Ketika ku rasa aku memang kuat, sekali lagi tak bisa ku pungkiri, aku lelah…sangat lelah dengan alur cerita yang seperti ini. Bukan … bukan maksud ku untuk menggugat Nya. Namun salahkah aku jika ku adukan lelah ini ? Berdosakah jika aku kemudian bertanya, akankah lelah ini terobati ? Kapankah lelah ini akan segera ku semai dengan janji Nya, busyro kumul yauma jannaatin tajrii min tahtihal anhaar ? Atau, adakah busyro itu pun aku dapati di sini, di dunia ini? Di tempat aku menanam semua “benih” untuk aku panen kelak, setidaknya ia akan semakin mampu menguatkanku, meski fana. Aaah… tidakkah cukup kau pinta yang lebih tinggi dari itu wahai jiwa?
Kawan, benarlah ketika Dia pun selalu mengingatkan, “ Qul hasbiyallah ! “ Satu panggilan yang mencukupkan kita hanya kepada Nya. Tak bersandar pada selain Nya, karena itulah sebaik-baik kekuatan, itu yang ku fahami dari ma’na panggilan itu. Dan aku pun menguatkan kelemahan yang ku miliki, dengan mengeluh di hadapan Nya. Ooh…ringkihnya diri ini. Tak ku fikirkan bertandang ke “ruang” yang lain untuk menyampaikan desah keluhku.
Namun, taukah kawan, apa yang kemudian harus aku coba mengerti lagi? Entah, apakah mungkin karena kekuatan yang tak pernah aku sangka melingkupiku, atau karena aku yang terlalu egois dengan keakuanku? Entahlah….. Yang pasti, ada kecewa yang tergores di hati orang-orang yang pernah menyatakan cintanya padaku. Orang-orang yang rela menyebutnya sahabat untuk menemaniku. Mereka bilang,” Kau terlalu sombong dengan kekuatanmu. Tidak lebih baikkah, kau bagi ceritamu padaku?”

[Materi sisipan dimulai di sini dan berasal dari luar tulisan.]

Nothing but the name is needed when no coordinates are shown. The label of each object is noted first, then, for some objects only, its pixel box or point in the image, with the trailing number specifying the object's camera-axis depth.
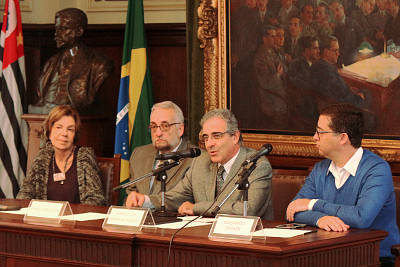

Maaf kawan ! Bukan aku tak menghargai kesetiakawananmu. Namun, aku telah sepenuhnya nyaman berbagi cerita hanya pada Nya. Karena tak ada hijab yang membatasi, entah itu waktu atau tempat . Kapanpun, dimanapun…aku tak jeda mengetuk ijin Nya untuk aku sampaikan desah keluhku, saat memang aku membutuhkan “ruang” yang lebih luas untuk menumpahkannya. Dan “ruang” itu adalah cinta Nya, yang terwujud oleh sifat Penyantun Nya yang semakin membuat hatiku bergetar.
Kawan, di senja ini telah ku bagi satu cerita lagi dengan mu. Ringan rasanya jiwa ini, terang kiranya fikiran ini, lapang rasanya hati ini…seolah telah kuenyahkan segala yang menyesakkan. Meski tak semua.
Akhirnya waktumu pun digulir oleh malam. Dan saatnya aku pun pamit. Terimakasih untuk senja yang indah ini. Moga esok, keindahan senja ini pun akan ku jumpai lagi. Amiiin. Amsaina wa amsal mulku lillah walhamdulillahi laa syariikalahu.